川崎で日本人形を作り、指導する 澤井 澄子さん 渡田東町在住 82歳
人形作りに捧げて60年
○…日本髪を結い、着物を纏った日本人形。木芯やパッキン、針金を使い、脱脂綿で膨らみを出して体を作り、一針ひと針手縫いをした着物を着せる。完成するまでは、生活の合間に作業をして1週間ほど。そのほか、木目込み人形や創作人形も得意分野だ。東海道かわさき宿交流館には「街道風景」と題した創作人形が22体、開館当初から展示されている。23年前に、協会の会員仲間4人で浮世絵の写真集などを参考にしながら、すべて手作りで制作した。

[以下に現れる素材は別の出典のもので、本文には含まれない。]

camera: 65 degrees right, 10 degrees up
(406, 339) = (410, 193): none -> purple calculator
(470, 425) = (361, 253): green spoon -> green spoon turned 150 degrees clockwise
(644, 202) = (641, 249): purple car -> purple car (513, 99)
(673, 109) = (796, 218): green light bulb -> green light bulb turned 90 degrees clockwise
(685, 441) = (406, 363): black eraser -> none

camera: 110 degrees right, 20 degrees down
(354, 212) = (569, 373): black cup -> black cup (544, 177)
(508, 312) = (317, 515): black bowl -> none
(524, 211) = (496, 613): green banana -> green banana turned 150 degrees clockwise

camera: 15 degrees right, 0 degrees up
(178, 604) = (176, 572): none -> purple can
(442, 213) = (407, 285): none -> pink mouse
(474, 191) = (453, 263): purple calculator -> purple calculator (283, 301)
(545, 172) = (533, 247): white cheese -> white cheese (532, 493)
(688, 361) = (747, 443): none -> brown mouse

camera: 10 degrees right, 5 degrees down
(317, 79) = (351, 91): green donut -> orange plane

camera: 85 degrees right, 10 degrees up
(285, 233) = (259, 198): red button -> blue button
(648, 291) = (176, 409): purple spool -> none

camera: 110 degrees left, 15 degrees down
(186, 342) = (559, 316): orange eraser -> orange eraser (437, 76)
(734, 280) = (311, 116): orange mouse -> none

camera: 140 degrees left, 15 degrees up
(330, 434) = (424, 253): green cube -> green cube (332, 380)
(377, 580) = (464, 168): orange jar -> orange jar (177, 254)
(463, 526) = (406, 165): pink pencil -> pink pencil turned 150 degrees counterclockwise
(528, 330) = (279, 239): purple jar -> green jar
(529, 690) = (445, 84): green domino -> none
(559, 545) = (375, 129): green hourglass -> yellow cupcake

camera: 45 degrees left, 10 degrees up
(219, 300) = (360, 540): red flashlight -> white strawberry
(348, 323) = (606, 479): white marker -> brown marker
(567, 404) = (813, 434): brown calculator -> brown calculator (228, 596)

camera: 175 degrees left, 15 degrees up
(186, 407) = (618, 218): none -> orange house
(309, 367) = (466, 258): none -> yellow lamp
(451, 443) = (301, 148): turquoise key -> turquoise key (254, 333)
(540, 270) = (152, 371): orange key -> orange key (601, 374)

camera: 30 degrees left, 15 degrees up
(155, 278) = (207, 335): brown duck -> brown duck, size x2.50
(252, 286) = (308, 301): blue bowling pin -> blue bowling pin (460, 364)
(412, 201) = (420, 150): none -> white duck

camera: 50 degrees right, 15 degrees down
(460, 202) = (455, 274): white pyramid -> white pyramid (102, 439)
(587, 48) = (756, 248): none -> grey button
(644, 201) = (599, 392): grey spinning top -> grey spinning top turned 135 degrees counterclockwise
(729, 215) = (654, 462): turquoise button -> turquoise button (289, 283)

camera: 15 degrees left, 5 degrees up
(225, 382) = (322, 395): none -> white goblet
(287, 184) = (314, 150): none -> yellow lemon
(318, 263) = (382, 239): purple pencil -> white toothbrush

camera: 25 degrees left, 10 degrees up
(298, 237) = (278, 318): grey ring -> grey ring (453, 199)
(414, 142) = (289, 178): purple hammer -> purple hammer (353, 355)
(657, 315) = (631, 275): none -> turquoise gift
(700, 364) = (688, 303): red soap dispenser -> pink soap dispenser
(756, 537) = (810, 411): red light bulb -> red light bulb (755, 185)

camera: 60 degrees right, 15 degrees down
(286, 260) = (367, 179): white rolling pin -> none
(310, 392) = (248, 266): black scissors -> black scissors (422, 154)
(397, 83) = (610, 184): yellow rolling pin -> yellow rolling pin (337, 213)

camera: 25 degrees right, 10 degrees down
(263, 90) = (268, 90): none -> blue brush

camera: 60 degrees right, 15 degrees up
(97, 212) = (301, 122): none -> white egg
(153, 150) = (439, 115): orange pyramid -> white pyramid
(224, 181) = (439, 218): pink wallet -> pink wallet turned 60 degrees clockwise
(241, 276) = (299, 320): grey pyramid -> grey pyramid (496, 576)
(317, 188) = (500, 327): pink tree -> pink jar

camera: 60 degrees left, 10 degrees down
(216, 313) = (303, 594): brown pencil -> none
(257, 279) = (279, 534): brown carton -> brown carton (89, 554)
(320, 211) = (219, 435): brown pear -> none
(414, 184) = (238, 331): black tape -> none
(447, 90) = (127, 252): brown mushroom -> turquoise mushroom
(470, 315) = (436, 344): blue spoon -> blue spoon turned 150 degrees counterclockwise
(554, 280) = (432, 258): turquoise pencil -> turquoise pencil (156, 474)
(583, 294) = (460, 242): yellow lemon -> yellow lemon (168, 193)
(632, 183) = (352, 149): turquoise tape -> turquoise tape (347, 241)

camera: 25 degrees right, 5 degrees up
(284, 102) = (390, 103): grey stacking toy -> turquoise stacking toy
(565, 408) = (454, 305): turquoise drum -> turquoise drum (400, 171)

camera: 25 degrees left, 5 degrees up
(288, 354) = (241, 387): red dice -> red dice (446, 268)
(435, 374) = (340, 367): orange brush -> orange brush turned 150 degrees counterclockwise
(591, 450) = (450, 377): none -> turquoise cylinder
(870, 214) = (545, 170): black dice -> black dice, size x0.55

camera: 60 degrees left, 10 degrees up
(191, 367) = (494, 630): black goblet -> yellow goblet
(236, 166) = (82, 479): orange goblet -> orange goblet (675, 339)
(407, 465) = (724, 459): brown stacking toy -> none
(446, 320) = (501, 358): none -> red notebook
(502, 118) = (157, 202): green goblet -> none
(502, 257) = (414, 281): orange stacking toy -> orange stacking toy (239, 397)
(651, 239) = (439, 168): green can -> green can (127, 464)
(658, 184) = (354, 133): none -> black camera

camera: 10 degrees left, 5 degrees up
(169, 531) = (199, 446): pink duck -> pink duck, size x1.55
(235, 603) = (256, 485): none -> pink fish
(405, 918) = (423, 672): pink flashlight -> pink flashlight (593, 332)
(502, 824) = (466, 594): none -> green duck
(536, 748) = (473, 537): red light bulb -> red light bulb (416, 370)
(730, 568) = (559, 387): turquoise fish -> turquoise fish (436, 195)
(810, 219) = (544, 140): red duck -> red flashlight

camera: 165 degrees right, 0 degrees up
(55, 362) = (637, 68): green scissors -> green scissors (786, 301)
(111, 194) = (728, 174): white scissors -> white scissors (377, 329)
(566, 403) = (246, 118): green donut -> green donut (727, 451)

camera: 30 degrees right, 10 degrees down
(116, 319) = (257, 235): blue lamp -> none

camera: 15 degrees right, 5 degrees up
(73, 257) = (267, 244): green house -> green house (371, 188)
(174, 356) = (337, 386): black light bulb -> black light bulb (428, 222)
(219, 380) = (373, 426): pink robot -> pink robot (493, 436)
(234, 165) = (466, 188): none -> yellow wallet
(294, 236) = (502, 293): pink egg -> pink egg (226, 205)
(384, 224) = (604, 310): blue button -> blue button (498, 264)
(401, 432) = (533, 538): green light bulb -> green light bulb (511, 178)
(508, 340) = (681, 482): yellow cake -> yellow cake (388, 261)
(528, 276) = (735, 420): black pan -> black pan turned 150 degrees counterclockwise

○…三菱信託銀行(現三菱UFJ信託銀行)での会社員時代、行員仲間で開かれた人形教室に誘われたことがきっかけで人形作りを始めた。仕事の後食堂に集まっては、夢中で創作に励んだ。当時は高度経済成長前で「人形作りなんて贅沢なこと、という時代だった」。ある日、出来上がった人形を持って帰り、恐る恐る母に見せたところ、予想とは逆の反応だった。『何て優雅なこと。やりたいことなら続けなさい』。この一言を励みに、60年近くを人形作りと共に歩んできた。
○…00年にフラワーアレンジメントの指導者である妹の長谷川紫穂(しすい)さんとともに行った「二人展」は心に強く刻まれている。源氏物語をテーマに、書をしたためる紫式部の人形を作り、傍らには妹が布などで作った花をあしらった共同作品。「また2人で作りたいわ」と、意欲を見せる。全国に5万人以上の会員を有する日本芸術人形協会の教授として現在、川崎日航ホテル内と渡田老人いこいの家で「寿美人形教室」を開き、指導にもあたっている。
○…創作人形は「昔の人は、こんな表情をしていたかな、このお人形にはお団子を持たせようかな、などと想像しながら1体を作り上げていく過程が楽しい」と、魅力を語る。今後は、平安時代から伝わる遊び「貝合わせ」をテーマに創作に取り組みたいと話す。「お人形は私の人生の拠り所よ」と、ほほ笑んだ。